After lunch Ann went off to Packwood to meet a friend and I prepared a veggie dish we can have for tea.  Later I went for a walk to Shottery.   The theme for today's Wide Wednesday hosted by RockArea is History.   So here's a picture of Anne Hathaway's Cottage in Shottery with a potted history, taken from t'net, following.....

Anne Hathaway’s Cottage was built as a farmhouse in 1463 and initially consisted of just 3 rooms, 2 of which still survive today in the form of the kitchen and parlour. Anne’s grandfather John Hathaway was the first to live there as a tenant sheep farmer, and Anne herself was born there in 1556.

Following her father Richard’s death in 1581, Anne’s brother Bartholomew inherited the farm, expanding it with an upper floor and new chimneys. It is almost certain that the Hathaways knew the Shakespeares and it is likely that the pair spent some time together at the cottage, before in November 1582 Anne and William were married while she was 26 and he 18.
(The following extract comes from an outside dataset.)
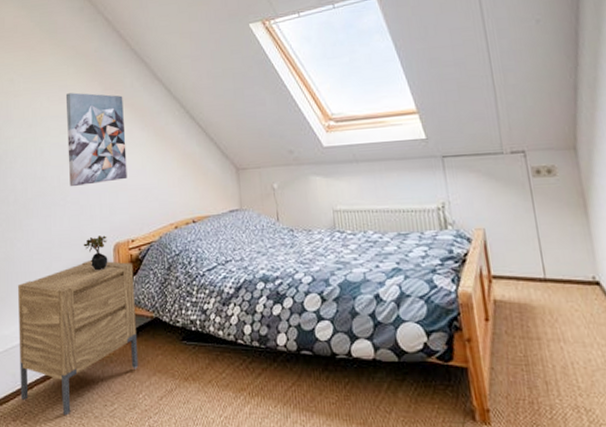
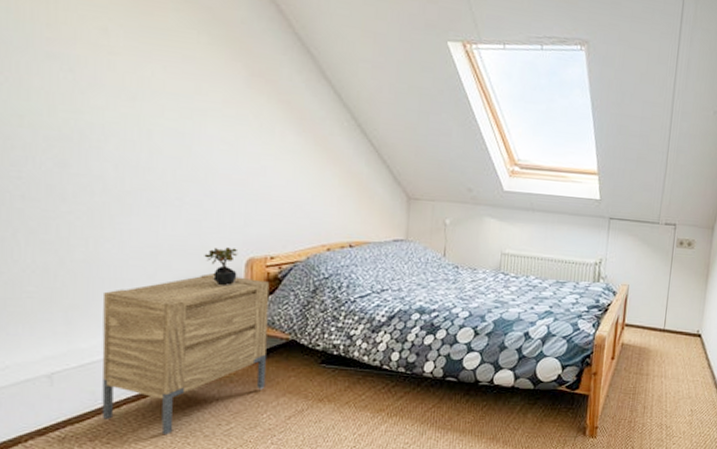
wall art: present [65,92,127,187] -> none [190,68,276,189]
This age difference, alongside the fact that Anne was already pregnant with their child, has caused many to suspect that they had a ‘shotgun wedding’ in order to maintain their honour, however there is little else to suggest this. The pair went on to have 3 children together and following Shakespeare’s retirement in 1613 he moved back to Stratford-upon-Avon to be with Anne.

Anne Hathaway’s Cottage remained in the Hathaway family for 13 generations, until in 1846 financial troubles forced them to sell. In 1892 it was purchased by the Shakespeare Birthplace Trust, who run it as a museum today.